Katherine, I'm impressed by you! I have to say that the best way of teaching people to cook is to invite them to cook and eat with you. Most people would gladly join in and help you with what they can, and will learn while doing it even without "lectures". I like to cook (most of the time) and do cook healthy, but I too have learned loads by cooking together with other people, and most of all, cooking together is both fun and inspiring. Off course, there will always be those who only mill around the kitchen, but I like to think that they learn something as well, I'm a great believer in passive learning ;)

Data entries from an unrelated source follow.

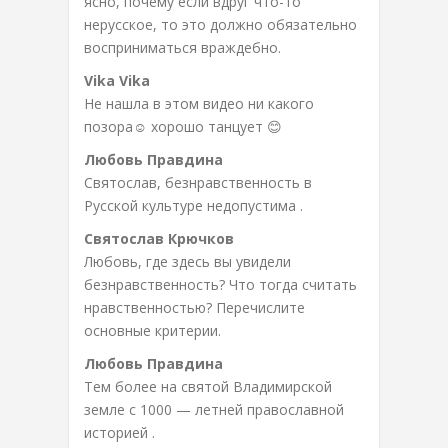
ясно, почему если вдруг что-то
нерусское, то это должно обязательно
восприниматься враждебно.
Vika Vika
Не нашла в этом видео ни какого
позора☺ хорошо танцует 😊
Любовь Правдина
Святослав, безнравственность в
Русской культуре недопустима .
Святослав Крючков
Любовь, где здесь вы увидели
безнравственность? Что тогда считать
нравственностью? Перечислите
основные критерии.
Любовь Правдина
Тем более на святой Владимирской
земле с 1000 — летней православной
историей .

As for kitchen equipment being expensive; I started out with 1 cooker, a couple of pots and pans from goodwill, a medium sized all purpose knife (also from goodwill), a plastic cutting board (the cheapest from the supermarket), a strainer (goodwill), a potato peeler, a grater, a can opener and a spatula (the last four probably also from goodwill, but I can't remember). This was perfectly adequate for basic, everyday cooking. I also had a couple of plates, bowls, cups and glasses, but not really for more than 2 people, so for many years I had to ask my dinner guests to bring their own. Almost everything I had in the kitchen was from goodwill or the dollar store, and I didn't really pay much for it at all, so I disagree with the notion that it is expensive to equip a kitchen, it can be, but it doesn't have to be. As for cooking being more expensive than eating out, if I hadn't cooked, my earnings would only have lasted a week, now it lasted the whole month, though admittedly, some months I had rice and beans and grated carrots for every meal but breakfast for the last week, but I did have food on the table!